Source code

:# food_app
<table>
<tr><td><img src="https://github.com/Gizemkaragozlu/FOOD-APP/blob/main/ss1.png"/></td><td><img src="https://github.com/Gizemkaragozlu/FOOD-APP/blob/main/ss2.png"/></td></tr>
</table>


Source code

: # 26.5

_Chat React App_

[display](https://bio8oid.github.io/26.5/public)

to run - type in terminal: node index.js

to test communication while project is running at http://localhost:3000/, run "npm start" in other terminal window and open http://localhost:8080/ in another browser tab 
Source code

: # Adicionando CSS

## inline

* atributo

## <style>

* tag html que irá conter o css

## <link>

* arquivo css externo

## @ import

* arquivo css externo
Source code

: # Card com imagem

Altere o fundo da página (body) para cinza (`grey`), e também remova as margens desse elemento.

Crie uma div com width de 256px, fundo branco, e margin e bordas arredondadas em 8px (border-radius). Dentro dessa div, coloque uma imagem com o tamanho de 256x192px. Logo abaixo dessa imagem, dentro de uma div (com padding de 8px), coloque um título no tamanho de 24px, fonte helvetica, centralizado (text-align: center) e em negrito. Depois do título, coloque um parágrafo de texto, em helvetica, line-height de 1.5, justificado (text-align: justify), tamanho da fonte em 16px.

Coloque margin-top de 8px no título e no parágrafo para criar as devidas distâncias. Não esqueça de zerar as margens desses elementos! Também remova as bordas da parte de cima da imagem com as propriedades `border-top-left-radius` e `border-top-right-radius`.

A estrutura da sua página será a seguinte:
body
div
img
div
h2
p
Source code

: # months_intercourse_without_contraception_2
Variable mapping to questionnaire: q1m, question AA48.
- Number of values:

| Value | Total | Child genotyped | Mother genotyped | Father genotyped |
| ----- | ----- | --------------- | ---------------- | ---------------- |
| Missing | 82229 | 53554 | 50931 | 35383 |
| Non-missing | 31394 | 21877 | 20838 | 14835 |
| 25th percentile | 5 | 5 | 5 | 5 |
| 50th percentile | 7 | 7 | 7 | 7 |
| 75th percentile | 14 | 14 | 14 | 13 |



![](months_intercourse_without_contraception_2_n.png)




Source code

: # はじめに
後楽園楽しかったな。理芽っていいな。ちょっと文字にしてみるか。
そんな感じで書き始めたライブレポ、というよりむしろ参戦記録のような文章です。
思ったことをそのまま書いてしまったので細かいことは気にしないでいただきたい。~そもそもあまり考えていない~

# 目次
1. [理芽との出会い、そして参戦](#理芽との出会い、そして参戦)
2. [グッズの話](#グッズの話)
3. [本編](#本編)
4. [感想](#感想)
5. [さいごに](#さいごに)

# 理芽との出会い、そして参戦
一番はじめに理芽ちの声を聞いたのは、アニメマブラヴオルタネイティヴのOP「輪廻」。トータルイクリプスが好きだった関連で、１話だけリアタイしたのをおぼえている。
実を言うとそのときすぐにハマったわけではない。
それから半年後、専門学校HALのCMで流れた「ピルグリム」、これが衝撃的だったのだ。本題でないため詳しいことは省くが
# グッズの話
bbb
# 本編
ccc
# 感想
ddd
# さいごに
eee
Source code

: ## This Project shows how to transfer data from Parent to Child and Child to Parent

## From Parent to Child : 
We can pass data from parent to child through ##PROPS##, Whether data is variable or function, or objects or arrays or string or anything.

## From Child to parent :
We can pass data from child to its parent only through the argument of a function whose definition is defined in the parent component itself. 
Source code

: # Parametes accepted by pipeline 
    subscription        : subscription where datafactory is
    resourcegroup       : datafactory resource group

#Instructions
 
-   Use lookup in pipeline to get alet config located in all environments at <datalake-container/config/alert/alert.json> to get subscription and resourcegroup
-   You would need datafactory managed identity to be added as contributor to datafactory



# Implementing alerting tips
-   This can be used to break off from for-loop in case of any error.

▸ **Brief**:
Transcribe all of the records exactly.

▸ **Result of this exercise**:
Source code

:# food_app
<table>
<tr><td><img src="https://github.com/Gizemkaragozlu/FOOD-APP/blob/main/ss1.png"/></td><td><img src="https://github.com/Gizemkaragozlu/FOOD-APP/blob/main/ss2.png"/></td></tr>
</table>


Source code

: # 26.5

_Chat React App_

[display](https://bio8oid.github.io/26.5/public)

to run - type in terminal: node index.js

to test communication while project is running at http://localhost:3000/, run "npm start" in other terminal window and open http://localhost:8080/ in another browser tab 
Source code

: # Adicionando CSS

## inline

* atributo

## <style>

* tag html que irá conter o css

## <link>

* arquivo css externo

## @ import

* arquivo css externo
Source code

: # Card com imagem

Altere o fundo da página (body) para cinza (`grey`), e também remova as margens desse elemento.

Crie uma div com width de 256px, fundo branco, e margin e bordas arredondadas em 8px (border-radius). Dentro dessa div, coloque uma imagem com o tamanho de 256x192px. Logo abaixo dessa imagem, dentro de uma div (com padding de 8px), coloque um título no tamanho de 24px, fonte helvetica, centralizado (text-align: center) e em negrito. Depois do título, coloque um parágrafo de texto, em helvetica, line-height de 1.5, justificado (text-align: justify), tamanho da fonte em 16px.

Coloque margin-top de 8px no título e no parágrafo para criar as devidas distâncias. Não esqueça de zerar as margens desses elementos! Também remova as bordas da parte de cima da imagem com as propriedades `border-top-left-radius` e `border-top-right-radius`.

A estrutura da sua página será a seguinte:
body
div
img
div
h2
p
Source code

: # months_intercourse_without_contraception_2
Variable mapping to questionnaire: q1m, question AA48.
- Number of values:

| Value | Total | Child genotyped | Mother genotyped | Father genotyped |
| ----- | ----- | --------------- | ---------------- | ---------------- |
| Missing | 82229 | 53554 | 50931 | 35383 |
| Non-missing | 31394 | 21877 | 20838 | 14835 |
| 25th percentile | 5 | 5 | 5 | 5 |
| 50th percentile | 7 | 7 | 7 | 7 |
| 75th percentile | 14 | 14 | 14 | 13 |



![](months_intercourse_without_contraception_2_n.png)




Source code

: # はじめに
後楽園楽しかったな。理芽っていいな。ちょっと文字にしてみるか。
そんな感じで書き始めたライブレポ、というよりむしろ参戦記録のような文章です。
思ったことをそのまま書いてしまったので細かいことは気にしないでいただきたい。~そもそもあまり考えていない~

# 目次
1. [理芽との出会い、そして参戦](#理芽との出会い、そして参戦)
2. [グッズの話](#グッズの話)
3. [本編](#本編)
4. [感想](#感想)
5. [さいごに](#さいごに)

# 理芽との出会い、そして参戦
一番はじめに理芽ちの声を聞いたのは、アニメマブラヴオルタネイティヴのOP「輪廻」。トータルイクリプスが好きだった関連で、１話だけリアタイしたのをおぼえている。
実を言うとそのときすぐにハマったわけではない。
それから半年後、専門学校HALのCMで流れた「ピルグリム」、これが衝撃的だったのだ。本題でないため詳しいことは省くが
# グッズの話
bbb
# 本編
ccc
# 感想
ddd
# さいごに
eee
Source code

: ## This Project shows how to transfer data from Parent to Child and Child to Parent

## From Parent to Child : 
We can pass data from parent to child through ##PROPS##, Whether data is variable or function, or objects or arrays or string or anything.

## From Child to parent :
We can pass data from child to its parent only through the argument of a function whose definition is defined in the parent component itself. 
Source code

: # Parametes accepted by pipeline 
    subscription        : subscription where datafactory is
    resourcegroup       : datafactory resource group

#Instructions
 
-   Use lookup in pipeline to get alet config located in all environments at <datalake-container/config/alert/alert.json> to get subscription and resourcegroup
-   You would need datafactory managed identity to be added as contributor to datafactory



# Implementing alerting tips
-   This can be used to break off from for-loop in case of any error.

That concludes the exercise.